### [TASK BRIEF]
Would you repeat the whole listing exactly?

### [DATASET CONTENT]
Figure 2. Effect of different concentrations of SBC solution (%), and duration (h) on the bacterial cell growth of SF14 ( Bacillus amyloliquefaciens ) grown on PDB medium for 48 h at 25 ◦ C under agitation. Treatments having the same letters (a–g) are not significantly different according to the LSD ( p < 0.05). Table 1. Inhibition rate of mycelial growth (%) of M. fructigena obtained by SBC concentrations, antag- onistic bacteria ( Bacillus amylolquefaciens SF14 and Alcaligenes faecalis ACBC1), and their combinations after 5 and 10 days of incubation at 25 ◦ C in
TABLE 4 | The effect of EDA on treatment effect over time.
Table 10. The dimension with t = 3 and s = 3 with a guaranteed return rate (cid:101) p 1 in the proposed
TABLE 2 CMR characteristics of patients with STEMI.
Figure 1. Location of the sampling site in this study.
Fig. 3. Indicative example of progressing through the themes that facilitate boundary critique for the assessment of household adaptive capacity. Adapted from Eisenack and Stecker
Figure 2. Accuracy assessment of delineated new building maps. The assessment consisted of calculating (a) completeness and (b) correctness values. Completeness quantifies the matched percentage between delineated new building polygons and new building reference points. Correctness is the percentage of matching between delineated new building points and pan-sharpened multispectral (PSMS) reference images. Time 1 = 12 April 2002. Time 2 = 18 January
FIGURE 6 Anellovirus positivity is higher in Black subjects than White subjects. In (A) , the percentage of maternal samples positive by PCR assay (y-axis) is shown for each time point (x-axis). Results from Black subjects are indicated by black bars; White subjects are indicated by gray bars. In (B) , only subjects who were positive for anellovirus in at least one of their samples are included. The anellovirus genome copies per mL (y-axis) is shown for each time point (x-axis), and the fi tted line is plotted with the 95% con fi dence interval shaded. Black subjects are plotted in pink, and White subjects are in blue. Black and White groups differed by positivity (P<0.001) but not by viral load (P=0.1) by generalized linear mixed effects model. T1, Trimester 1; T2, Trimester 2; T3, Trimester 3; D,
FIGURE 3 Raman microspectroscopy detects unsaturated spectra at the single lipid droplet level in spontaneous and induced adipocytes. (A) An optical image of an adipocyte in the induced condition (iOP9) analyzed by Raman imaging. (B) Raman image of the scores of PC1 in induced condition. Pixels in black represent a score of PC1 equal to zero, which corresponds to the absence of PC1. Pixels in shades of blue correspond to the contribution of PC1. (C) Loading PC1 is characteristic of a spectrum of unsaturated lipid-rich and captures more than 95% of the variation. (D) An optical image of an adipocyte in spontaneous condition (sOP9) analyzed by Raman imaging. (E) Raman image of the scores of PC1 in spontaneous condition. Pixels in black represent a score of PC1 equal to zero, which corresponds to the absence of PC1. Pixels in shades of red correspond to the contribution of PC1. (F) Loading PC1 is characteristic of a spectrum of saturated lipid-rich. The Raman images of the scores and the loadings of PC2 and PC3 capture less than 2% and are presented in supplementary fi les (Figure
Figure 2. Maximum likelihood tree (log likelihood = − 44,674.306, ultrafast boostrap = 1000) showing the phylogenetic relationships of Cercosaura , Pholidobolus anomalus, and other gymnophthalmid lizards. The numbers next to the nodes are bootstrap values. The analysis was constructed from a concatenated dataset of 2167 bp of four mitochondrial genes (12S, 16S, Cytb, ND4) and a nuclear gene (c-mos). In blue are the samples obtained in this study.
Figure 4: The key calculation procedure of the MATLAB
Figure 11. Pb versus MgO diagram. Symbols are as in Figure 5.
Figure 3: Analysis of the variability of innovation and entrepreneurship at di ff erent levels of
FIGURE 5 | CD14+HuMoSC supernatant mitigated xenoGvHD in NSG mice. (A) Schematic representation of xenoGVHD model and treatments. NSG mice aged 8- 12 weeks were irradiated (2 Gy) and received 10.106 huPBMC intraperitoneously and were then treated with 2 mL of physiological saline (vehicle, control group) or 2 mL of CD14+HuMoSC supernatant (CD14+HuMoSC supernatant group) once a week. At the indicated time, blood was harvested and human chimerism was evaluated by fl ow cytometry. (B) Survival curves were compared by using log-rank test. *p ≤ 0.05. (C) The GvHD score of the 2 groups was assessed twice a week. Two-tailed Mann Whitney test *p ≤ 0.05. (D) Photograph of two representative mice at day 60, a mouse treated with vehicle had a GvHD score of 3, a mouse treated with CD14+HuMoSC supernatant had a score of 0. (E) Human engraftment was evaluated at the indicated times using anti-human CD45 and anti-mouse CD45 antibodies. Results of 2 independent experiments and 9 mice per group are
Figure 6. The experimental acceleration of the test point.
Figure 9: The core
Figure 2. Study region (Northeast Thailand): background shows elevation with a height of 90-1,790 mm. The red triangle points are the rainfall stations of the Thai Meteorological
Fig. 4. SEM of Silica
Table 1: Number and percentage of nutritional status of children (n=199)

### [RESPONSE BELOW]
Figure 2. Effect of different concentrations of SBC solution (%), and duration (h) on the bacterial cell growth of SF14 ( Bacillus amyloliquefaciens ) grown on PDB medium for 48 h at 25 ◦ C under agitation. Treatments having the same letters (a–g) are not significantly different according to the LSD ( p < 0.05). Table 1. Inhibition rate of mycelial growth (%) of M. fructigena obtained by SBC concentrations, antag- onistic bacteria ( Bacillus amylolquefaciens SF14 and Alcaligenes faecalis ACBC1), and their combinations after 5 and 10 days of incubation at 25 ◦ C in
TABLE 4 | The effect of EDA on treatment effect over time.
Table 10. The dimension with t = 3 and s = 3 with a guaranteed return rate (cid:101) p 1 in the proposed
TABLE 2 CMR characteristics of patients with STEMI.
Figure 1. Location of the sampling site in this study.
Fig. 3. Indicative example of progressing through the themes that facilitate boundary critique for the assessment of household adaptive capacity. Adapted from Eisenack and Stecker
Figure 2. Accuracy assessment of delineated new building maps. The assessment consisted of calculating (a) completeness and (b) correctness values. Completeness quantifies the matched percentage between delineated new building polygons and new building reference points. Correctness is the percentage of matching between delineated new building points and pan-sharpened multispectral (PSMS) reference images. Time 1 = 12 April 2002. Time 2 = 18 January
FIGURE 6 Anellovirus positivity is higher in Black subjects than White subjects. In (A) , the percentage of maternal samples positive by PCR assay (y-axis) is shown for each time point (x-axis). Results from Black subjects are indicated by black bars; White subjects are indicated by gray bars. In (B) , only subjects who were positive for anellovirus in at least one of their samples are included. The anellovirus genome copies per mL (y-axis) is shown for each time point (x-axis), and the fi tted line is plotted with the 95% con fi dence interval shaded. Black subjects are plotted in pink, and White subjects are in blue. Black and White groups differed by positivity (P<0.001) but not by viral load (P=0.1) by generalized linear mixed effects model. T1, Trimester 1; T2, Trimester 2; T3, Trimester 3; D,
FIGURE 3 Raman microspectroscopy detects unsaturated spectra at the single lipid droplet level in spontaneous and induced adipocytes. (A) An optical image of an adipocyte in the induced condition (iOP9) analyzed by Raman imaging. (B) Raman image of the scores of PC1 in induced condition. Pixels in black represent a score of PC1 equal to zero, which corresponds to the absence of PC1. Pixels in shades of blue correspond to the contribution of PC1. (C) Loading PC1 is characteristic of a spectrum of unsaturated lipid-rich and captures more than 95% of the variation. (D) An optical image of an adipocyte in spontaneous condition (sOP9) analyzed by Raman imaging. (E) Raman image of the scores of PC1 in spontaneous condition. Pixels in black represent a score of PC1 equal to zero, which corresponds to the absence of PC1. Pixels in shades of red correspond to the contribution of PC1. (F) Loading PC1 is characteristic of a spectrum of saturated lipid-rich. The Raman images of the scores and the loadings of PC2 and PC3 capture less than 2% and are presented in supplementary fi les (Figure
Figure 2. Maximum likelihood tree (log likelihood = − 44,674.306, ultrafast boostrap = 1000) showing the phylogenetic relationships of Cercosaura , Pholidobolus anomalus, and other gymnophthalmid lizards. The numbers next to the nodes are bootstrap values. The analysis was constructed from a concatenated dataset of 2167 bp of four mitochondrial genes (12S, 16S, Cytb, ND4) and a nuclear gene (c-mos). In blue are the samples obtained in this study.
Figure 4: The key calculation procedure of the MATLAB
Figure 11. Pb versus MgO diagram. Symbols are as in Figure 5.
Figure 3: Analysis of the variability of innovation and entrepreneurship at di ff erent levels of
FIGURE 5 | CD14+HuMoSC supernatant mitigated xenoGvHD in NSG mice. (A) Schematic representation of xenoGVHD model and treatments. NSG mice aged 8- 12 weeks were irradiated (2 Gy) and received 10.106 huPBMC intraperitoneously and were then treated with 2 mL of physiological saline (vehicle, control group) or 2 mL of CD14+HuMoSC supernatant (CD14+HuMoSC supernatant group) once a week. At the indicated time, blood was harvested and human chimerism was evaluated by fl ow cytometry. (B) Survival curves were compared by using log-rank test. *p ≤ 0.05. (C) The GvHD score of the 2 groups was assessed twice a week. Two-tailed Mann Whitney test *p ≤ 0.05. (D) Photograph of two representative mice at day 60, a mouse treated with vehicle had a GvHD score of 3, a mouse treated with CD14+HuMoSC supernatant had a score of 0. (E) Human engraftment was evaluated at the indicated times using anti-human CD45 and anti-mouse CD45 antibodies. Results of 2 independent experiments and 9 mice per group are
Figure 6. The experimental acceleration of the test point.
Figure 9: The core
Figure 2. Study region (Northeast Thailand): background shows elevation with a height of 90-1,790 mm. The red triangle points are the rainfall stations of the Thai Meteorological
Fig. 4. SEM of Silica
Table 1: Number and percentage of nutritional status of children (n=199)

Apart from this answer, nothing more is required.